Tendo estigmatizado, apesar de algumas vozes contrárias, qualquer intervenção, o governo tem agora dificuldades em adequar discurso e prática.
Flagrado na aparente contradição entre as imposições da realidade, o discurso público e as práticas do passado, o governo vê-se compelido a admitir apenas uma meia política. A política industrial torna-se, assim, no discurso, uma política horizontal, supostamente neutra, que oferece a todos os setores o mesmo conjunto de fatores positivos, sem prioridades. Mesmo uma política horizontal está longe da neutralidade: a rodovia e a infovia são infra-estruturas genéricas e horizontais, mas uma favorece mais um setor com forte componente físico; a outra favorece as atividades industriais que dela dependem.
Um passo curto separa o prurido do equívoco da meia política. Mas ele pode ser grave nas suas consequências. No discurso oficioso, essa política envergonhada (horizontal) é justificada pela experiência internacional. Os países avançados praticariam políticas exclusivamente horizontais, porque as verticais (setoriais e discriminatórias) seriam ineficazes e, além disso, vedadas por organismos e acordos internacionais (OMC). Mas a realidade é distinta.
Esses países praticam políticas setoriais por vezes explícitas (Airbus), por vezes disfarçadas de desenvolvimento regional (Bombardier, no Canadá; chips nas periferias inglesas etc.) ou científico e tecnológico, mas ambas dirigidas a setores específicos.
Os países avançados praticam políticas setoriais, apesar de precisarem menos delas. É que, enquanto o Brasil se preocupava ainda com a internalização de setores industriais (substituição de importações, nos anos 70) ou se enredava na crise da dívida (nos anos 80), os países avançados e os asiáticos poupados daquela crise constituíram sistemas industriais mais adaptados às novas condições, voltados para a inovação e para a expansão internacional.
Na maior parte dos casos, eles constituíram empresas sólidas e dinâmicas, que se tornaram núcleos de indústrias competitivas, capazes de enfrentar o novo ambiente internacional, localmente e em outros mercados. Se as políticas setoriais parecem ausentes nesses países, é também porque elas já cumpriram a parte mais importante do seu papel.
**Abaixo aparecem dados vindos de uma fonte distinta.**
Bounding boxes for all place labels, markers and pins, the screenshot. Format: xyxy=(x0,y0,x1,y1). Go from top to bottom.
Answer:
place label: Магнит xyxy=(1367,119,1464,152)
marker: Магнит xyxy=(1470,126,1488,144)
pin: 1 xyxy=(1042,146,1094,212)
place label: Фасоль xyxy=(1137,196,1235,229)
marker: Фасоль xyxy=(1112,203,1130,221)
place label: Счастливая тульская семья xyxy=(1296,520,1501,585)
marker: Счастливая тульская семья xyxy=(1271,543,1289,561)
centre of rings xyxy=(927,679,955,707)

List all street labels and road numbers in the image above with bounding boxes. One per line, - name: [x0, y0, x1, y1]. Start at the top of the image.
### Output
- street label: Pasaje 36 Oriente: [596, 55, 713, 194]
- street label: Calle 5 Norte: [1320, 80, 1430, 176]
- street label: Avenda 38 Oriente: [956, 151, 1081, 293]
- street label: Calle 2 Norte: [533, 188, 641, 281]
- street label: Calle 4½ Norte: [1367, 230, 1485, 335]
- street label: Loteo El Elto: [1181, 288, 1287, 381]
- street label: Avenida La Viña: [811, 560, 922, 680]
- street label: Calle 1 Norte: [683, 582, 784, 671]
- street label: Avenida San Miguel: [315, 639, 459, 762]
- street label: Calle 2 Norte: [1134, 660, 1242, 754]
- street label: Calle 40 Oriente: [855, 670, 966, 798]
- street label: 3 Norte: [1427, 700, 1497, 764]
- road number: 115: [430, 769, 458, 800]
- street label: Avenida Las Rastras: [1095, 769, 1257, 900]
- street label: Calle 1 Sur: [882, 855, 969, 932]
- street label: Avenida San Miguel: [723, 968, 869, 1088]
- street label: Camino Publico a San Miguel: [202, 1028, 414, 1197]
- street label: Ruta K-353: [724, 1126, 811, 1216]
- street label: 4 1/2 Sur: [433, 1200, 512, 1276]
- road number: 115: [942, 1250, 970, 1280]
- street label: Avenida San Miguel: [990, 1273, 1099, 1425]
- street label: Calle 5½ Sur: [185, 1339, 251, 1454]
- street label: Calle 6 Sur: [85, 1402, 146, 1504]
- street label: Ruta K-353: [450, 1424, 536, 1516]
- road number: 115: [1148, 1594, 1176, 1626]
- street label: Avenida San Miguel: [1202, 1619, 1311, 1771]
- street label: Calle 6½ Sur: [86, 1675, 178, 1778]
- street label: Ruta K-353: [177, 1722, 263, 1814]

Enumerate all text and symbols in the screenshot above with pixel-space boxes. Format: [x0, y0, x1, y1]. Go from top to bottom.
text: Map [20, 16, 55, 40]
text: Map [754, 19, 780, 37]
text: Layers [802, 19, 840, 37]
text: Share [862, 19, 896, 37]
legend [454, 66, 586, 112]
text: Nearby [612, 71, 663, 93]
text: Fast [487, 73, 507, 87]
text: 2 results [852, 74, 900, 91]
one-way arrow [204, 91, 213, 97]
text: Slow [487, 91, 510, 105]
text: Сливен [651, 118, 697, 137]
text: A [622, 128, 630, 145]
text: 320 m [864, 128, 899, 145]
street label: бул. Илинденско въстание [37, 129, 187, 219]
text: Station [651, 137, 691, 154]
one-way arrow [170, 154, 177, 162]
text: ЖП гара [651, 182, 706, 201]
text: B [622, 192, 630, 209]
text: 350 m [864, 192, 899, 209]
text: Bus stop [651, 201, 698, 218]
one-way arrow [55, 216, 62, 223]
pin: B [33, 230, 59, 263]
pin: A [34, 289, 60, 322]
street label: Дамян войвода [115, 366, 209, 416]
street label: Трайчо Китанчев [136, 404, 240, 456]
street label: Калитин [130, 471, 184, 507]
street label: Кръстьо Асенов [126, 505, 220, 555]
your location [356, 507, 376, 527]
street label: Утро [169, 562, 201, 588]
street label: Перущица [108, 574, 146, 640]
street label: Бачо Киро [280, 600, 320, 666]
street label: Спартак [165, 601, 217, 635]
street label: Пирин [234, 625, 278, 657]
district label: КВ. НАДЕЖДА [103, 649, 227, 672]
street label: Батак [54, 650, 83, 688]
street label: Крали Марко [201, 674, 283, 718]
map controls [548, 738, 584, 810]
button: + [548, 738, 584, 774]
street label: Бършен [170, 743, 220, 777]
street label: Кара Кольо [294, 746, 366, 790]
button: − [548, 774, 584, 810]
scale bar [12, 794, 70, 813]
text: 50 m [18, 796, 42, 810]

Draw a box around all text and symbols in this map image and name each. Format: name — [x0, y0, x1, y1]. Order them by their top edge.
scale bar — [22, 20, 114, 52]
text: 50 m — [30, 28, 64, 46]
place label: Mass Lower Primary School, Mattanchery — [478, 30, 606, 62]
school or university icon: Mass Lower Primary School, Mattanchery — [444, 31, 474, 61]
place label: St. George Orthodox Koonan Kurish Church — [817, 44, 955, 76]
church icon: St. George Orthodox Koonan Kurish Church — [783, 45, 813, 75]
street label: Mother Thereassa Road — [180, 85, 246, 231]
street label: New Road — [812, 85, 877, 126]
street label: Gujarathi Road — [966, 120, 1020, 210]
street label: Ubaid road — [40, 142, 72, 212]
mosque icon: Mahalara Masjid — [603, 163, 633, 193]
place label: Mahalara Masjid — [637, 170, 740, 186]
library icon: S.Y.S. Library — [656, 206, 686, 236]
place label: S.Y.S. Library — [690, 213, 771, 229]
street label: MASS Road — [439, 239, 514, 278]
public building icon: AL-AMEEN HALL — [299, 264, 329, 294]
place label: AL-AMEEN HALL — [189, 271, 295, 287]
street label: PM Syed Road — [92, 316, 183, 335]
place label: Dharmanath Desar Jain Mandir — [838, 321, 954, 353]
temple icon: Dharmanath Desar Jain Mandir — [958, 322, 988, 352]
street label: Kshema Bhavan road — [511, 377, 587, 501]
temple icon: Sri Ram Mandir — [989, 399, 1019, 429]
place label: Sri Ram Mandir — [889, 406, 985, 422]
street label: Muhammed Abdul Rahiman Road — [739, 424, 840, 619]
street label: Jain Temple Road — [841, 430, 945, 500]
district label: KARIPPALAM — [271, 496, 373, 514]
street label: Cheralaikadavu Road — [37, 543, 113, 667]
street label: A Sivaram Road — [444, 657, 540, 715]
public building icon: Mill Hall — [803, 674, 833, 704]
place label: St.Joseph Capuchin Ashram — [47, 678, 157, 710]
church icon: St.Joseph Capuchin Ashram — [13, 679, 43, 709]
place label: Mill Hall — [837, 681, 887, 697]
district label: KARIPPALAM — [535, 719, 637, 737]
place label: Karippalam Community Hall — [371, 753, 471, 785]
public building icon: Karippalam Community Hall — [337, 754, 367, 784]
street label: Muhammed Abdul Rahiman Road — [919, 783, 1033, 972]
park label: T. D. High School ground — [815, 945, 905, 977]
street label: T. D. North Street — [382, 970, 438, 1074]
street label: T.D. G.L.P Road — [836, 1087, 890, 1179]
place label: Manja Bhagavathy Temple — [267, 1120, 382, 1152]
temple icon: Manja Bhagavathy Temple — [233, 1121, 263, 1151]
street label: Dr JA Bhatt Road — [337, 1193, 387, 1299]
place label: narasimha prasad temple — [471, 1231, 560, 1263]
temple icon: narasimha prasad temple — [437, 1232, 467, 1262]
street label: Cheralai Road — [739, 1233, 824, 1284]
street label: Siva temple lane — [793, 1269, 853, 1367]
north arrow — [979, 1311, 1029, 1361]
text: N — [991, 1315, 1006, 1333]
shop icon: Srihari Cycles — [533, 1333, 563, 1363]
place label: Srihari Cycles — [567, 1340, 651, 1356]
Que elas são hoje um vetor fundamental da competitividade dos países de sucesso, isso está confirmado pelas estatísticas de comércio intrafirma. Tais estatísticas mostram a elevada proporção das importações brasileiras que são efetuadas por filiais estrangeiras e se originam dos países (ou regiões) de suas matrizes. Reconheça-se que a expansão das empresas ibéricas de telefonia está servindo à expansão dos sistemas industrial e financeiro europeus.
Dentro do governo, muitas cabeças e algumas vozes procuram, por diferentes meios, libertar-se do confinamento atual. Daí as conversas com grandes atores globais para erigir um pilar eletrônico, o fomento aos bens de capital para o petróleo, os fundos setoriais para fomentar o desenvolvimento tecnológico nas empresas.
São medidas importantes, mas recatadas em termos de escolhas e tópicas em termos de abrangência e de consistência. Os temores oficiais com relação à política industrial justificam-se em ao menos um aspecto importante: conceber e operar uma política industrial tornou-se mais difícil. As restrições internas e externas são hoje mais severas, e os riscos de fracasso são maiores.
Uma política industrial consistente exige objetivos claros e instrumentos múltiplos, operados com empenho, envolvendo governo e atores privados. O desafio é enorme, e a seletividade é a regra. Há que se responder à questão sobre a distribuição temporal de benefícios e custos, um conflito que as políticas horizontais podem parcialmente evitar.
Se o Brasil está maduro para uma política industrial, não se deve imaginar que uma meia política terá consistência. Uma meia política tem toda a chance de fracassar nos seus objetivos e de desmoralizar o instrumento.


João Furtado, 40, economista e doutor em economia pela Universidade Paris 13, é professor no Departamento de Economia da Unesp.